Q: Is your future successor currently in the Cabinet? Because you have said you want to hand over before you are 70 years old, so is it also likely that you hand over to your successor mid-way in the next term, so you have to give him a little time to prepare?

PM: Yes, he may already be in the Cabinet, but it is not entirely certain, because I will bring in some MPs and some new people with leadership calibre in the next General Election. Therefore, we should be able to find a successor between this election, the previous election and the next election.

Q: You said your successor could be someone only coming in at the next GE. This person will not have much time to work with the Cabinet.

PM: It need not be a stranger.

Q: So it will be someone we know?

PM:That's possible.

Q: If the time in politics is short, what other challenges do you foresee he will face? You said you had 20 years to prepare.

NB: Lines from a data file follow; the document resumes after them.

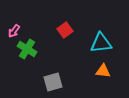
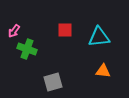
red square: rotated 35 degrees clockwise
cyan triangle: moved 2 px left, 6 px up
green cross: rotated 12 degrees counterclockwise
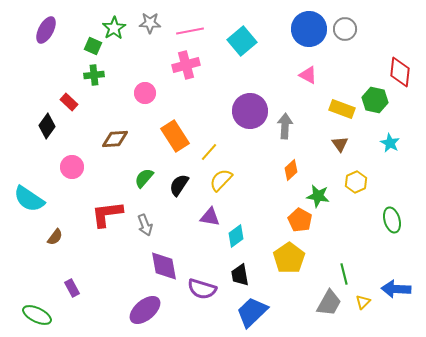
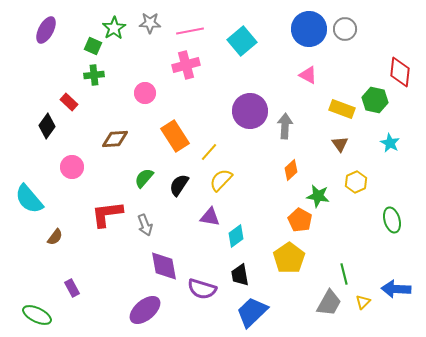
cyan semicircle at (29, 199): rotated 16 degrees clockwise
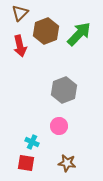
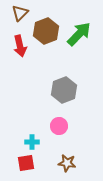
cyan cross: rotated 24 degrees counterclockwise
red square: rotated 18 degrees counterclockwise
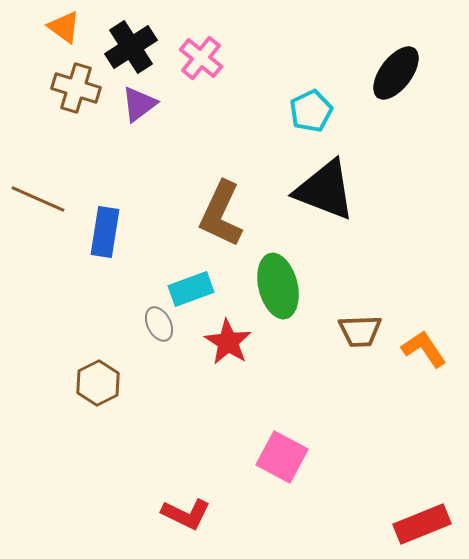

PM: Whether he is from the previous or the next GE, his leadership style will be different from me, SM Goh and Mr Lee, because the times have changed. His background will be different and he needs to build his own reputation. He must let the people know his personality, how he works, his leadership ability.

If you look at other countries, very few leaders had much experience. Perhaps the longest would be that of China because there is a system in place. But in other developed countries, like US, UK or Australia, leaders came in without any experience in leading the country - They became leaders overnight.

President Barack Obama was a former Senator - he did not run a department, a state or a city before becoming president. (British Prime Minister) David Cameron was not a minister before he became PM. We have no choice but to accept this model.

Q: There is talk on the ground that Ministers of State or other officeholders may be leading GRCs in the next election (instead of Cabinet ministers). Are there such arrangements?

PM: If the situation calls for it, we might make such movements.

Q: You're not ruling out this possibility?

PM: We definitely should not rule it out. Everyone should also be prepared for this possibility.